## Instructions for the task
Each entry is to be output as written, so that none is missing.

======== Provided data

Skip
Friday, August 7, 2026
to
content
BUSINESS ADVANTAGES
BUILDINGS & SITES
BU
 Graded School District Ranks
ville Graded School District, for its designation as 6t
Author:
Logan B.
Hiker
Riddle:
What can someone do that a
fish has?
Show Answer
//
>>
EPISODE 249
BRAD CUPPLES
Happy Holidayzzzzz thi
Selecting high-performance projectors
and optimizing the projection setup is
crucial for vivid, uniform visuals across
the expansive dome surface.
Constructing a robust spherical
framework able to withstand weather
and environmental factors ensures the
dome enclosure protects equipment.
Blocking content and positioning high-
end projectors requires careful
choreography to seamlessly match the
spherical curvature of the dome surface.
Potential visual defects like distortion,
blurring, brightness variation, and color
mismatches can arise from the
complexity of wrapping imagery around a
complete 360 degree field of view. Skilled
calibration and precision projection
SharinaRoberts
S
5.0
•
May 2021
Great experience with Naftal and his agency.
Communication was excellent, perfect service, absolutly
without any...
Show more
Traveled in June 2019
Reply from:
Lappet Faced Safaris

================

## Result for this task
Skip
Friday, August 7, 2026
to
content
BUSINESS ADVANTAGES
BUILDINGS & SITES
BU
 Graded School District Ranks
ville Graded School District, for its designation as 6t
Author:
Logan B.
Hiker
Riddle:
What can someone do that a
fish has?
Show Answer
//
>>
EPISODE 249
BRAD CUPPLES
Happy Holidayzzzzz thi
Selecting high-performance projectors
and optimizing the projection setup is
crucial for vivid, uniform visuals across
the expansive dome surface.
Constructing a robust spherical
framework able to withstand weather
and environmental factors ensures the
dome enclosure protects equipment.
Blocking content and positioning high-
end projectors requires careful
choreography to seamlessly match the
spherical curvature of the dome surface.
Potential visual defects like distortion,
blurring, brightness variation, and color
mismatches can arise from the
complexity of wrapping imagery around a
complete 360 degree field of view. Skilled
calibration and precision projection
SharinaRoberts
S
5.0
•
May 2021
Great experience with Naftal and his agency.
Communication was excellent, perfect service, absolutly
without any...
Show more
Traveled in June 2019
Reply from:
Lappet Faced Safaris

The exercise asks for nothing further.